Quant à la VoD, même en version Premium, son apport est "anecdotique" selon Thomas Verkaeren. Sans se prononcer sur les chiffres, Stephan de Potter constate qu’"on ne ressent pas encore de potentiel de ce côté-là". Confirmation au niveau européen : "C’est microscopique", analyse Christine Eloy. À quelque chose malheur est bon : "Cela démontre que la salle reste nécessaire", se réjouit Thomas Verkaeren.
Les salles : l’incertitude
La salle, tout le monde aspire à sa réouverture. Toute la question est de savoir quand. Beaucoup espèrent que ce sera possible en juillet.
Quelle que soit la date de réouverture des salles, celle-ci pourrait être paradoxalement "plus risquée financièrement" pour certains exploitants, avertit Catherine Lemaire, programmatrice des Grignoux, à Liège. "On part sur une estimation théorique d’un taux d’occupation des salles de 30 % afin de respecter les mesures de distanciation. Or on ne remplit pas les salles à toutes les séances : l’équilibre se fait sur d’autres séances plus remplies. Si la jauge est réduite, certains exploitants souffriront."
Une réouverture à l’été - période traditionnellement plus creuse pour les salles - renforcerait ce risque. "Il faudra peut-être envisager une aide financière pour certaines salles", estime Catherine Lemaire. D’autant plus que les exploitants devront peut-être engager des frais supplémentaires (désinfection, vigiles, masques pour les spectateurs).
Autre inconnue : y aura-t-il des films porteurs ? ou assez de films ? certains seront-ils retenus dans la perspective d’un festival (celui de Cannes pourrait encore se tenir à l’automne) ? Les avis divergent. "On joue au devin", résume Nicolas Gilson.
Mais "il vaut mieux ouvrir dans des conditions précaires que pas du tout", conclut Catherine Lemaire. "Il faut que les gens reprennent le chemin des salles et de la culture en général." Sur ce point, tout le monde est d’accord.
Des propositions
Le cinéma belge a activé ses réseaux cette semaine. Face à une situation inédite, tout le monde se parle dans les deux langues, entre producteurs, fonds et administrations des Régions et Communautés, dans un secteur où le dialogue prévaut. Objectif : réussir le déconfinement le plus vite possible.

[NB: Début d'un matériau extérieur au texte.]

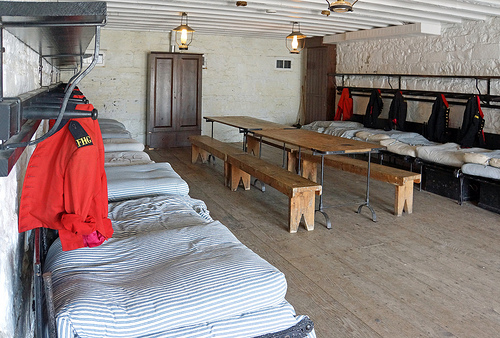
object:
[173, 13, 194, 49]
lights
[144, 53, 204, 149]
cabinet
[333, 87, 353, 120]
coat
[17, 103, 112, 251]
jacket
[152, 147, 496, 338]
floor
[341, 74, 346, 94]
metal posts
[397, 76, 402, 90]
metal posts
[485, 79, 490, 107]
metal posts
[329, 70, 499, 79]
bars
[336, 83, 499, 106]
bar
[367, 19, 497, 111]
walls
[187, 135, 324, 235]
bench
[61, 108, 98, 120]
hook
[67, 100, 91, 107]
hook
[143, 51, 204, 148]
door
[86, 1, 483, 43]
vent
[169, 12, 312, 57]
fixtures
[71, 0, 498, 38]
ceiling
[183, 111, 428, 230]
table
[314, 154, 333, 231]
leg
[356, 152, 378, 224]
leg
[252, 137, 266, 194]
leg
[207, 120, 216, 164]
leg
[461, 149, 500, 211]
bed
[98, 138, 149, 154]
bed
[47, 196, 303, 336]
mattresses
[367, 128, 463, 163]
cots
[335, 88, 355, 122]
jacket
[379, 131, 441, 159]
bed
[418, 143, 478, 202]
bed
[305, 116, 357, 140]
bed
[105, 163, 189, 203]
mattress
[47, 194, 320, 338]
bed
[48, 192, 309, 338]
sheets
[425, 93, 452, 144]
jacket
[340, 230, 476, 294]
hardwood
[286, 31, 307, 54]
lamp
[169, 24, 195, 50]
lamp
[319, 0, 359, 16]
lamp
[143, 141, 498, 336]
wood floor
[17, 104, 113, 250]
red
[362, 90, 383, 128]
jacket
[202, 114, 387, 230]
wooden table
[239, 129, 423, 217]
benches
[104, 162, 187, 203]
bed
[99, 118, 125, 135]
bed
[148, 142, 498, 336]
boards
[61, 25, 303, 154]
wall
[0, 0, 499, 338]
quarters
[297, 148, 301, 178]
legs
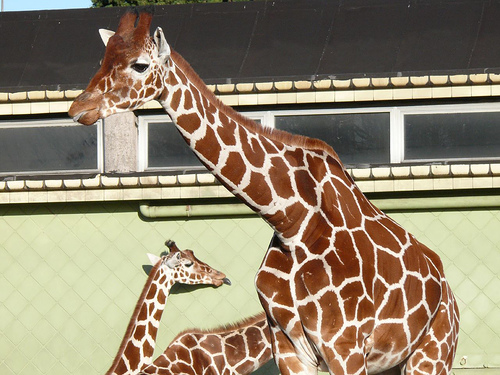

- Salles. Pour plaider leur cause commune - et celle des quelque 1200 emplois qu’elles représentent, l'Association belge des Distributeurs de Films (ABDF) et la Fédération des Cinémas de Belgique (FCB) ont adressé une lettre conjointe aux ministres compétents et à la task force Covid-19 dans laquelle leurs membres font part de leur souhait de rouvrir les salles au plus vite, dans le respect des mesures de distanciation (en fermant une rangée sur deux ou en laissant une place vide entre les spectateurs, par exemple). La ministre de la Culture de la Fédération Wallonie-Bruxelles et les salles Art et Essai évaluent ensemble ces mesures.
- Tax Shelter. A la veille de la première commission parlementaire Finances et budget du Parlement depuis l’entrée en vigueur du confinement, les unions de producteurs francophones (UPFF) et flamands (VOFTP) et les principales sociétés de levées de fonds tax shelter ont soumis une série de recommandations afin d’assouplir les règles d’application du tax shelter, principal mécanisme de financement du cinéma belge.
- Distribution. Au niveau européen, Europa Distribution a aussi produit un mémorandum plaidant pour une série de mesures d’accompagnement du secteur de la distribution - qui rejoignent en partie les mesures d’urgence adoptées par la Fédération Wallonie-Bruxelles.